A reviravolta mais curiosa? Quando olhamos para as mulheres lésbicas e bissexuais, esse número salta para a casa dos 85%. Ou seja, o problema definitivamente não está na biologia feminina. Então, por que as mulheres que se relacionam com homens ainda gozam significativamente menos?
A resposta para esse abismo de prazer passa por três pilares bem claros: anatomia ignorada, egoísmo velado e uma educação sexual que nos ensinou tudo errado.
O clitóris não é um coadjuvante
O primeiro grande erro nessa história é puramente anatômico. Historicamente, a nossa cultura vendeu a ideia de que o sexo se resume à penetração. Só que, biologicamente falando, a penetração sozinha raramente é suficiente para levar a maioria das mulheres ao orgasmo. O verdadeiro protagonista do prazer feminino é o clitóris, um órgão com mais de 8 mil terminações nervosas focado exclusivamente no prazer.
Quando o sexo se limita ao “entra e sai” tradicional, o clitóris acaba ficando de fora da festa. Nas relações entre mulheres, o estímulo externo é a regra, não a exceção. Para fechar esse gap, a regra de ouro é entender que o preliminar não é o “aquecimento”: ele já é o evento principal.
Egoísmo na cama ou falta de comunicação?
Aqui entra o comportamento. Convenhamos: ainda existe uma cultura machista velada de que o sexo “acaba” quando o homem ejacula. Depois que ele atinge o clímax, a parceria muitas vezes é deixada de lado. Esse egoísmo na cama nem sempre é por maldade, mas sim por pura falta de comunicação e conexão.
Muitas mulheres, por vergonha ou medo de ferir o ego do parceiro, fingem o orgasmo. O resultado? O homem acha que está fazendo tudo certo e a mulher continua insatisfeita, alimentando um ciclo de frustração. O prazer da parceria deve ser uma prioridade mútua, e não um bônus que acontece de vez em quando.

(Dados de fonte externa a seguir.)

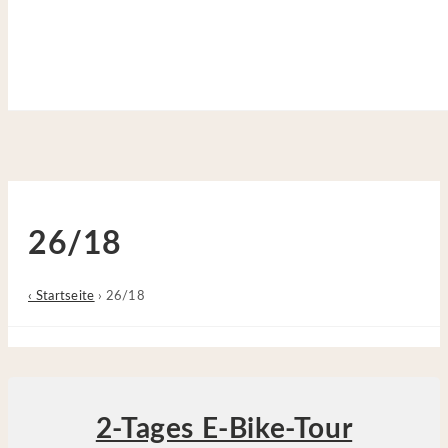
Site is Loading, Please wait...
Zum Inhalt springen
26/18
‹ Startseite
›
26/18
2-Tages E-Bike-Tour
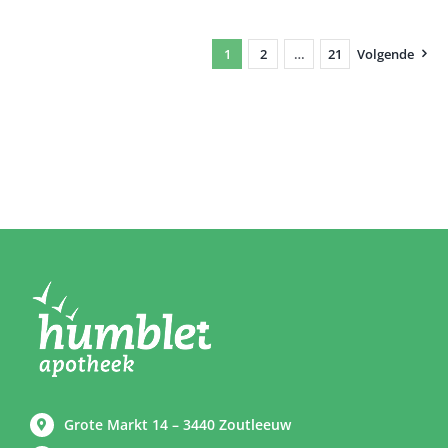
1
2
…
21
Volgende
Grote Markt 14 – 3440 Zoutleeuw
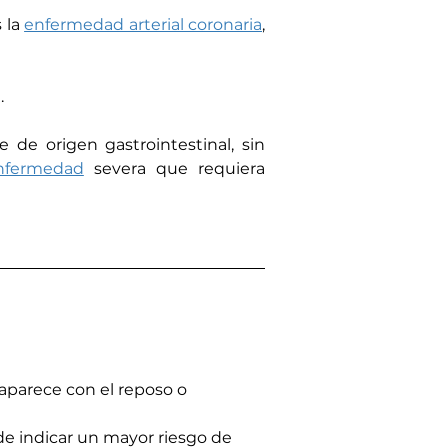
la 
enfermedad arterial coronaria
, 
. 
e origen gastrointestinal, sin 
nfermedad
 severa que requiera 
aparece con el reposo o 
de indicar un mayor riesgo de 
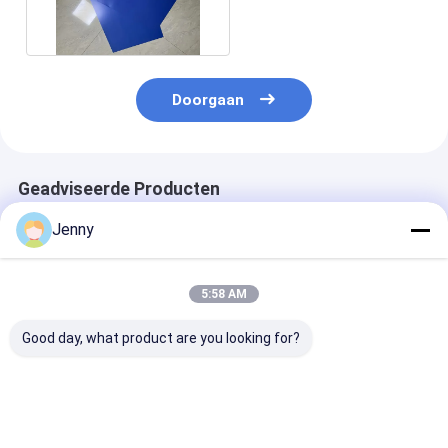
Plate met maatwerk
Doorgaan
Geadviseerde Producten
Jenny
5:58 AM
Good day, what product are you looking for?
Thermische CTP-
Thermische CTP-
1680*1480 M
plaat met
plaat met 110-130
Maximale
0,15/0,25/0,30 mm
MJ/cm² belichting
Productiegroo
dikte 1350 mm
energie, 1350 mm
Thermische C
maximale
maximale rolbreedte
Plaat met 25±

O peso de uma educação sexual falha
Desde cedo, os homens são incentivados a explorar os próprios corpos, a se masturbar e a entender o que gostam. Já as mulheres, muitas vezes, crescem cercadas de tabus, vergonha e a ideia de que o seu prazer deve ser passivo. Fomos educadas para agradar, não para sermos agradadas.
Essa falta de autoconhecimento dificulta as coisas na hora H. Afinal, como você vai guiar o outro se você mesma não sabe o caminho das pedras? É por isso que o uso de brinquedos sexuais, como os sugadores de clitóris e a própria masturbação feminina são ferramentas de saúde sexual. Eles ensinam ao corpo o mapa do prazer.
Saúde mental e física andam juntas
Mas, no meio dessa busca pelo clímax, existe um detalhe importante: a saúde mental. A ansiedade de performance. aquela pressão interna para “ter que gozar” a qualquer custo é o maior balde de água fria no desejo feminino. O estresse do dia a dia, a sobrecarga de tarefas e a falta de lubrificação natural (que pode ser resolvida facilmente com um bom lubrificante à base de água) também bloqueiam o caminho para o ápice.
Além disso, dores durante a relação (como no caso do vaginismo) ou corrimentos e infecções frequentes estragam qualquer clima. Se o sexo machuca ou gera desconforto, o corpo se contrai e o prazer vai embora. Nesses casos, o melhor caminho é suspender a atividade e procurar a orientação de um ginecologista ou fisioterapeuta pélvico.
No fim das contas, diminuir o gap do orgasmo não é física quântica. É sobre conversar mais, explorar sem pressa, deixar o ego fora do quarto e entender que o prazer feminino não é um mistério indecifrável, é apenas uma questão de prioridade. Porque experiência boa mesmo é aquela onde todo mundo sai ganhando… e arrepiado.